Transplants: Why Some Survive
One of five surviving heart-transplant patients, 62-year-old John Stuckwish, died in Houston last week, seven days after Dr. Denton A. Cooley sutured a homicide victim's heart into his chest.
But the other four were alive and fighting strongly for survival at week's end.
Four and a half months after surgery, South Africa's Philip Blaiberg, 58, was confidently planning to swim again, come summer. In Houston, Everett C.
Thomas, 47, continued to improve at an amazing rate. Frederick West, 45, felt well enough to play chess with his doctors at London's National Heart Hospital. And in Paris, Dominican Father Damien Boulogne, 56, who received his new heart on May 12, progressed so encouragingly that his doctors switched him from intravenous to almost completely oral medication.
Why have they survived while ten have not? Although a transplant patient's normal rejection of foreign tis sue can spell failure and death, so far no heart recipient seems to have undergone such rejection. To forestall this immunological reaction, some of the transplant teams administered heavy doses of a drug called Imuran and cortisone-like hormones. Herein lay a second danger. Overdoses could render the patient's body incapable of controlling infection; apparently this happened in the case of Louis Washkansky, the world's first transplant recipient.
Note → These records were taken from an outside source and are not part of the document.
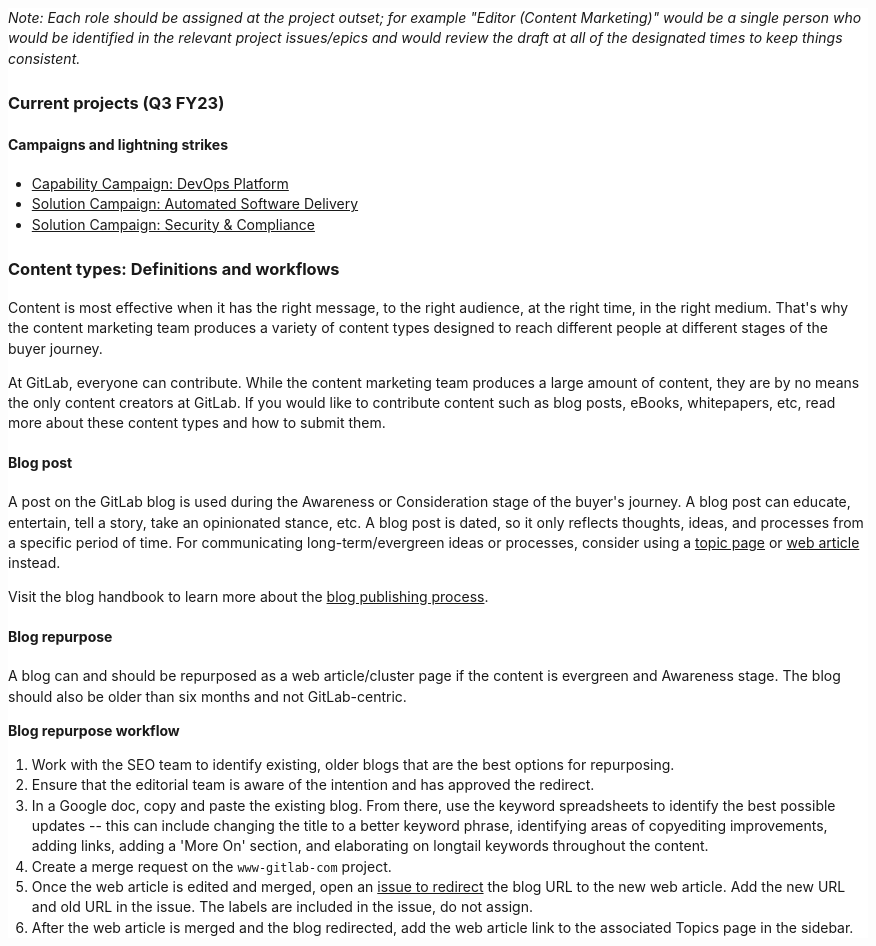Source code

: *Note: Each role should be assigned at the project outset; for example "Editor (Content Marketing)" would be a single person who would be identified in the relevant project issues/epics and would review the draft at all of the designated times to keep things consistent.*

### Current projects (Q3 FY23)

#### Campaigns and lightning strikes

- [Capability Campaign: DevOps Platform](/handbook/marketing/campaigns/#devops-platform)
- [Solution Campaign: Automated Software Delivery](/handbook/marketing/campaigns/#cicd)
- [Solution Campaign: Security & Compliance](/handbook/marketing/campaigns/#-security--compliance-solution-campaign)

### Content types: Definitions and workflows

Content is most effective when it has the right message, to the right audience, at the right time, in the right medium. That's why the content marketing team produces a variety of content types designed to reach different people at different stages of the buyer journey.

At GitLab, everyone can contribute. While the content marketing team produces a large amount of content, they are by no means the only content creators at GitLab. If you would like to contribute content such as blog posts, eBooks, whitepapers, etc, read more about these content types and how to submit them.

#### Blog post

A post on the GitLab blog is used during the Awareness or Consideration stage of the buyer's journey. A blog post can educate, entertain, tell a story, take an opinionated stance, etc. A blog post is dated, so it only reflects thoughts, ideas, and processes from a specific period of time. For communicating long-term/evergreen ideas or processes, consider using a [topic page](/handbook/marketing/brand-and-product-marketing/content/content-marketing/#topic-page) or [web article](/handbook/marketing/brand-and-product-marketing/content/content-marketing/#web-article) instead.

Visit the blog handbook to learn more about the [blog publishing process](/handbook/marketing/blog/).

#### Blog repurpose

A blog can and should be repurposed as a web article/cluster page if the content is evergreen and Awareness stage. The blog should also be older than six months and not GitLab-centric.

**Blog repurpose workflow**

1. Work with the SEO team to identify existing, older blogs that are the best options for repurposing.
1. Ensure that the editorial team is aware of the intention and has approved the redirect.
1. In a Google doc, copy and paste the existing blog. From there, use the keyword spreadsheets to identify the best possible updates -- this can include changing the title to a better keyword phrase, identifying areas of copyediting improvements, adding links, adding a 'More On' section, and elaborating on longtail keywords throughout the content.
1. Create a merge request on the `www-gitlab-com` project.
1. Once the web article is edited and merged, open an [issue to redirect](https://gitlab.com/gitlab-com/marketing/inbound-marketing/growth/-/issues/new#set-up-a-new-redirect) the blog URL to the new web article. Add the new URL and old URL in the issue. The labels are included in the issue, do not assign.
1. After the web article is merged and the blog redirected, add the web article link to the associated Topics page in the sidebar.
Dying Organs. By far the most common cause of death among heart- transplant patients has been the overall state of their health before surgery. In most cases, the transplanted heart has not failed its recipient. But in at least five of the ten who died, lungs, liver, kidneys or brain, damaged severely as a result of the patient's longstanding heart disease, failed to keep pace with the strong transplanted heart or were beyond any chance of recovery. "Almost invariably," says one pioneer in treatment of transplants, "the patient considered suitable for a transplant can be characterized as a few islands of viable tissue in a sea of dead or dying cells."
Thus almost anyone sick enough to qualify for a heart transplant may already be too sick to survive. Conversly, anyone well enough to survive may not be sick enough to qualify for the still highly experimental surgery.
As a result, standards for deciding who should receive transplants are changing. Some renowned heart specialists are focusing their search for recipients on younger, relatively healthier men. Stanford University's Norman E. Shumway Jr., who has performed two transplants on patients who failed to survive, puts it this way: "We aren't going to do any more transplants in dying patients whose lungs, kidneys and other organs have accommodated themselves to a failing heart." To adopt such an approach, heart transplanters will require the elusive solution of another problem: how to tell when a prospective recipient's other organs have crossed the line between possible recovery and irreversible damage.